--- Start SUPPLIED MATERIAL ---

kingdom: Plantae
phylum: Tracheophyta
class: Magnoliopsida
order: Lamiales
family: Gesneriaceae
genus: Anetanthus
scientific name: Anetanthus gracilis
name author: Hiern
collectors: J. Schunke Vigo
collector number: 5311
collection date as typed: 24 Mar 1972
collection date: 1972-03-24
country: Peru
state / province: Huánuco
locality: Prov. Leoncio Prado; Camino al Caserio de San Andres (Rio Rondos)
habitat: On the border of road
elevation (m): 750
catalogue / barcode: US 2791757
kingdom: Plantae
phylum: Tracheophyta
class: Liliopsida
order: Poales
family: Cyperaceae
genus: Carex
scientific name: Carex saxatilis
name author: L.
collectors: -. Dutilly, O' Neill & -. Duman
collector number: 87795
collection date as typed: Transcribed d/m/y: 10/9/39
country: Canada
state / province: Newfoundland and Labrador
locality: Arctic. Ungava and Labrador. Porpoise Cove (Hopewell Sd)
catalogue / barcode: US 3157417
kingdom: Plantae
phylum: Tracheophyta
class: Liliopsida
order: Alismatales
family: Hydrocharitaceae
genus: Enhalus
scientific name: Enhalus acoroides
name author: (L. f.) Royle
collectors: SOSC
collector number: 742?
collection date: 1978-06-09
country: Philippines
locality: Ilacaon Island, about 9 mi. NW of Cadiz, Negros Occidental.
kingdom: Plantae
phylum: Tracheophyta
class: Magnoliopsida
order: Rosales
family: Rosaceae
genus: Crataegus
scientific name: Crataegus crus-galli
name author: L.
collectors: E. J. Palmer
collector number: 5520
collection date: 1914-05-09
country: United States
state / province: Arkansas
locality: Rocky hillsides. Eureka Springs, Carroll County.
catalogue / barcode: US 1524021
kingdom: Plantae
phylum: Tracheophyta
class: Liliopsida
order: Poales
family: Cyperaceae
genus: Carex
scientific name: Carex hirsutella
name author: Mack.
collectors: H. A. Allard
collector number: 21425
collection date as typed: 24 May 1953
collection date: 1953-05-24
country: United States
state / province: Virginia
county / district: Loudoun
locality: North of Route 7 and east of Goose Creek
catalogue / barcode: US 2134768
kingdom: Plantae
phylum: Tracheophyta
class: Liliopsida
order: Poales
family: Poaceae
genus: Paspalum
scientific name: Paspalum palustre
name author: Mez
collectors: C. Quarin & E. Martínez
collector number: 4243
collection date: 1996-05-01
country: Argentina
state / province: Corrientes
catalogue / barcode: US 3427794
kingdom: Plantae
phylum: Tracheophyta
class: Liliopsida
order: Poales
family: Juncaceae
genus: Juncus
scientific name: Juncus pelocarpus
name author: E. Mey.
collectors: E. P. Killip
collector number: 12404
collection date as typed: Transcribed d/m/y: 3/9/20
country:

--- End SUPPLIED MATERIAL ---

### TASK PROMPT
Pick out every line in the items above that contains the word "country" and copy each one.

### TASK RESPONSE
country: Peru
country: Canada
country: Philippines
country: United States
country: United States
country: Argentina
country:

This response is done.